*** Opening of SOURCE EXTRACT ***

Information about the available feature flags.

Default features:

  • “std”
  • “fast-alloc”
  • “cpu-par-matmul”

Quick start

Cuda (with cudnn):

dfdx = { version = "...", default-features = false, features = ["std", "fast-alloc", "cuda", "cudnn"]}

Cpu:

dfdx = { version = "...", default-features = false, features = ["std", "fast-alloc", "cpu"]}

“std”

Enabled by default

Enables usage of the standard library. Otherwise no_std_compat is used.

Example:

dfdx = { version = "...", default-features = false }

Note that allocations are necessary, so the no_std_compat dependency looks like:

no-std-compat = { version = "0.4.1", features = [ "alloc", "compat_hash" ] }

“fast-alloc”

Enabled by default

Turns off fallible allocations for Cpu, which is substantially faster.

“no-std”

Used to enable “no-std-compat” and turn on ![no_std].

Example:

dfdx = { version = "...", default-features = false, features = ["no-std"] }

“cuda”

Enables the Cuda device and other goodies. Must have the cuda toolkit and nvcc installed on your system.

Example:

dfdx = { version = "...", features = ["cuda"] }

“cudnn”

This requires the “cuda” feature, and enables some cudnn optimizations. This is purely for performance, no other methods/structs are introduced with this feature.

Example:

dfdx = { version = "...", features = ["cudnn"] }

“cpu”

Used to enable using gemm for matmul operations.

“numpy”

Enables saving and loading arrays to .npy files, and saving and loading nn to .npz files.

Example:

dfdx = { version = "...", features = ["numpy"] }

“safetensors”

Enables saving and loading tensors/nn to .safetensors files.

Example:

dfdx = { version = "...", features = ["safetensors"] }

“nightly”

Enables using all features that currently require the nightly rust compiler.

*** Close of SOURCE EXTRACT ***
*** Opening of PROVIDED MATERIAL ***

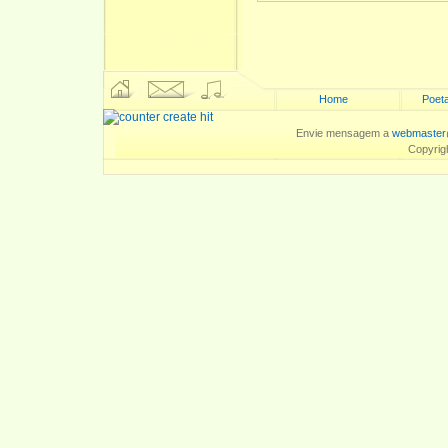
Home
Poeta
Envie mensagem a
webmaster
Copyrig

*** Close of PROVIDED MATERIAL ***

▸ JOB 1:
Please copy the stretch of the dfdx feature flags text from "This requires the" through "to .npz files.".
▸ JOB 2:
Render this sentence from the dfdx feature flags text in Spanish: "Turns off fallible allocations for Cpu, which is substantially faster."

▸ PROBLEM SOLUTION 1:
This requires the “cuda” feature, and enables some cudnn optimizations. This is purely for performance, no other methods/structs are introduced with this feature.

Example:

dfdx = { version = "...", features = ["cudnn"] }

“cpu”

Used to enable using gemm for matmul operations.

“numpy”

Enables saving and loading arrays to .npy files, and saving and loading nn to .npz files.

▸ PROBLEM SOLUTION 2:
Desactiva las asignaciones falibles para Cpu, lo cual es considerablemente más rápido.